Kişisel paylaşım sitelerinin birer medya organı gibi hareket etmesi ile; sosyal medyanın hayatımızdaki yeri, asla eski haline gelmeyecek biçimde değişti. TV kanalların fark yaratmak, interaktif iletişimi artırmak gibi sebeplerle her ekrana #Hashtag yerleştirmesi artık beklenenler arasında.
Sosyal medyanın 'İlkokul arkadaşım boşanmış!' gıybetinden çok; artık bir haber paylaşım, bilgi güncelleme amacı olduğu malûmunuz. Medyanın kontrol altında tutulup 'havuz'a atıldığı günümüzde, endişelerimiz de evrim geçiriyor: Sosyal medyada gördüğümüz, kullanıcı bazlı yüklenebilen haberler ne kadar doğru? Bunu çok duyuyoruz zaten; ama sebebi pek de keyfi, manipülatif veya dış ‘mihraklar’ yerine demokrasiyi fazla ileri taşıyıp; onu haber yap, bunu yapma denilmesi şüphesiz.
Kural mantığından uzak; baskıcı yasakların her zaman arzu ve direnç yarattığı üzere, medyanın yaşadığı sorunlar, dijital/sosyal medyanın doğal seyrinden farklı evrilmesine; haberleşme sistemlerinin yerini almaya devam edecek. Yalnız bu tehlike hepimiz için. Artık yeri geliyor yanında mavi onay işareti olmayan çoklu açılmış yazarlar/ünlüler/akademisyenler görüyor ve hangisini takip edeceğimizi şaşırabiliyoruz. Şaşırmayı geçtim, parodi ünlü hesaplarını gerçek kişilere ait olduğunu düşünenler bile var. Ünlü bir tarihçinin fotoğrafını alıp spekülatif bir haber başlığı ile birleştirdiniz mi, alın size dezenformasyon. Bu süreç böylece sürüp gidecek zira sosyal medyada açılan [blog dahil] hesapların kontrolsüz ve geometrik hızla artışı, kontrol eden kişilerin belirsiz kimliği..vb. blöf oynamak gibi. Haber blogu açıp ilk haberlerinizi hep en bilinenlerden/güncel ve doğru seçerseniz, sonraki kaynağı bilinmeyen haberleriniz bile güvenilir görünür. Bu noktada güvenilirlik/marka bilinirliği anlamında sosyal medya, geleneksel medyadan çok ciddi farklar gösterir.

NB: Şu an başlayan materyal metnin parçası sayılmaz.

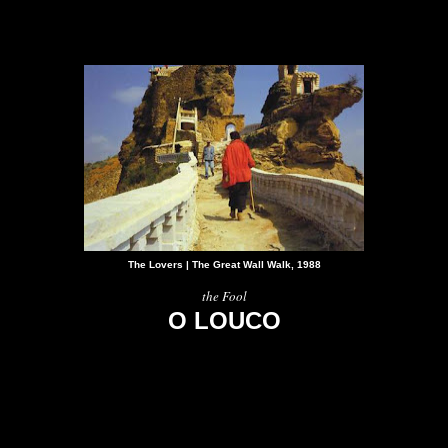
The Lovers | The Great Wall Walk, 1988
the Fool
O LOUCO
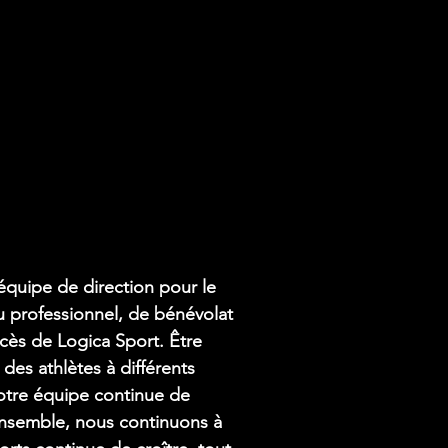
'équipe de direction pour le
eu professionnel, de bénévolat
ccès de Logica Sport. Être
es athlètes à différents
notre équipe continue de
 ensemble, nous continuons à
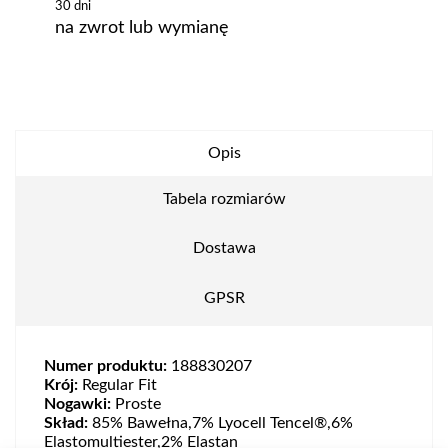
30 dni
na zwrot lub wymianę
Opis
Tabela rozmiarów
Dostawa
GPSR
Numer produktu:
188830207
Krój:
Regular Fit
Nogawki:
Proste
Skład:
85% Bawełna,7% Lyocell Tencel®,6%
Elastomultiester,2% Elastan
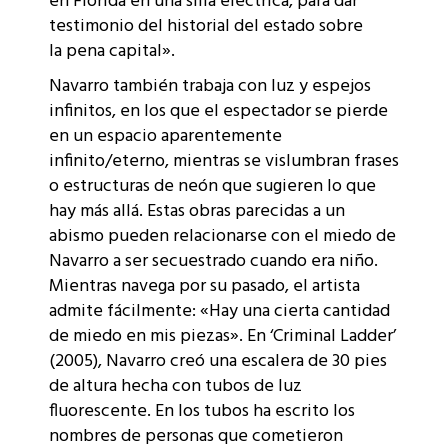
en Florida en una silla eléctrica, para dar
testimonio del historial del estado sobre
la pena capital».​
Navarro también trabaja con luz y espejos
infinitos, en los que el espectador se pierde
en un espacio aparentemente
infinito/eterno, mientras se vislumbran frases
o estructuras de neón que sugieren lo que
hay más allá. Estas obras parecidas a un
abismo pueden relacionarse con el miedo de
Navarro a ser secuestrado cuando era niño.​
Mientras navega por su pasado, el artista
admite fácilmente: «Hay una cierta cantidad
de miedo en mis piezas».​ En ‘Criminal Ladder’
(2005), Navarro creó una escalera de 30 pies
de altura hecha con tubos de luz
fluorescente. En los tubos ha escrito los
nombres de personas que cometieron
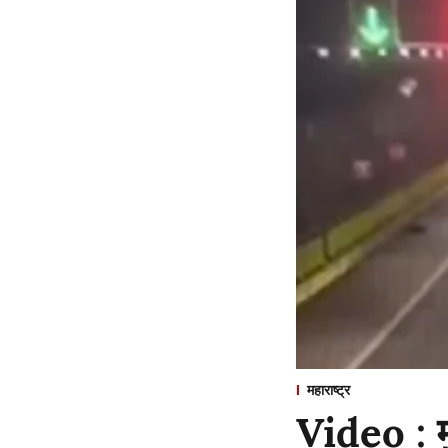
महाराष्ट्र
Video : म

Kaçınılmaz son olarak güven kaybı yaşayan bizler, güncel olayları sosyal medyadan takip etmek zorunda kalıyoruz. Tabii bu da sağlıklı bir yöntem olmaktan çıkıyor zirâ sosyal medya algoritmaları bizim sevdiğimiz başlıklara göre seçimler yapmaya başladı bile.
Toplumun güveni kaybolmaya; medya ise 'Türk gençlerini topluma en yararlı olabilecekleri çağlarda ne kadar aptallaştırabildik?’ programlarına devam ettikçe, IQ seviyelerimiz düşmeye, yaratıcılığımız kaybolmaya, toplumsal bilinç [çünkü toplumsal bilinç ülkemizde çok yüksektir!] yok olmaya devam edecek.